Qui peut participer ?

Tout le monde, semble-t-il. “Citoyens, élus et institutions, organisations à but lucratif ou non lucratif : le Gouvernement souhaite que le plus grand nombre participe et organise des débats”, indique le communiqué diffusé par Matignon.

Le gouvernement dit compter sur “chacun de nos concitoyens pour prendre l’initiative et permettre la discussion la plus large et la plus représentative possible”. L’exécutif appelle en outre “tous les maires qui le souhaitent” à contribuer aux discussions en organisant eux-mêmes ou en facilitant l’organisation de réunions dans leurs communes.

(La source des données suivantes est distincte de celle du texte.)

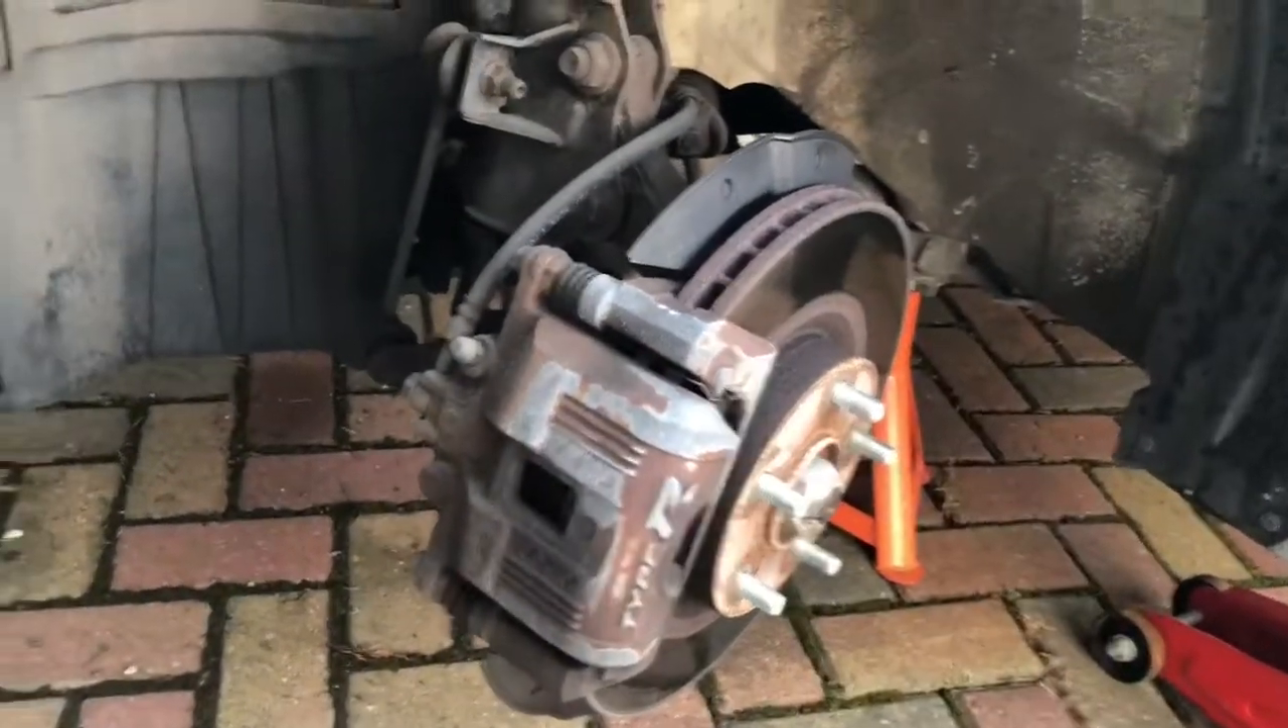As you can see I've already got the wheel off, the car's jacked up and to make life easier I've angled the wheel so it points away from the car.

Où pourra-t-on participer ?

Près de chez vous, sur internet, ou par simple courrier postal. Comme indiqué plus haut, le gouvernement compte d’abord sur les maires des communes de toutes tailles pour jouer le jeu et organiser des discussions au niveau local. C’est en ce sens qu’a été reçu lundi après-midi à l’Elysée, Vanick Berbérian, président de l’Association des maires ruraux de France (AMRF), qui compte quelque 10 000 membres.

Afin de centrer le débat sur les problèmes du quotidien, l’exécutif met d’ailleurs à disposition 1 264 “kitsterritoriaux”, soit un par intercommunalité. Ces dossiers sont composés de données chiffrées, en fonction du secteur, sur le logement, l’accès à la santé, à la culture, ou encore le temps de transport moyen pour se rendre au travail.

Le gouvernement annonce également, sans donner de détails, la mise en place de “stands de proximité (…) installés dans des lieux de passage du quotidien”. “Ils permettront à ceux qui le souhaitent de donner leur avis sur les thématiques mises au débat”, écrit Matignon.

Dans un deuxième temps, le gouvernement lancera des “conférences citoyennes” au niveau régional. A partir du 1er mars, “des Français tirés au sort” seront chargés, aux côtés de “représentants de diverses parties prenantes”, d’élaborer des “pistes concrètes” à partir des résultats des premières semaines du débat.

Enfin, dès le 21 janvier, tout un chacun pourra déposer sa contribution sur le site www.granddebat.fr, ou l’envoyer par courrier postal à l’adresse : Mission Grand Débat – 244, bd Saint-Germain, 75007 Paris.

Comment savoir où sont organisés les débats près de chez moi ?

Dès mardi, vous pourrez accéder à la liste des débats organisés dans votre région sur le site internet lancé par le gouvernement pour l’évènement. Ce site vous permettra également de vous enregistrer afin d’organiser vous-même un débat.

Deux numéros verts permettront également d’obtenir des renseignements sur les évènements organisés près de chez vous. Il s’agit du 0 800 97 11 11 pour la France métropolitaine et du 01 82 71 03 39 pour l’Outre-Mer.

Qui encadrera ce débat ?

Un collège de cinq “garants” va être nommé vendredi pour “garantir l’indépendance” du grand débat national, a enfin annoncé Matignon. Deux de ces cinq personnes seront désignées par le gouvernement, tandis que les trois autres seront nommés respectivement par le président de l’Assemblée nationale Richard Ferrand (LREM), le président du Sénat Gérard Larcher (LR) et celui du Conseil économique, social environnemental, Patrick Bernasconi, a fait savoir le cabinet du Premier ministre Edouard Philippe.

Ces cinq “garants” seront “indépendants du gouvernement et reconnus pour leur engagement au service de l’intérêt général” et “s’assureront de l’impartialité et de la transparence de la démarche”, assure également Matignon.

Quant au ministre Sébastien Lecornu (collectivités territoriales) et à la secrétaire d’Etat Emmanuelle Wargon (Transition écologique), ils sont “chargés de faire vivre le débat”, précise le communiqué d’Edouard Philippe.

Combien de temps durera-t-il ?

Deux mois. Le coup d’envoi sera donné mardi 15 janvier, et la consultation sera clôturée le 15 mars.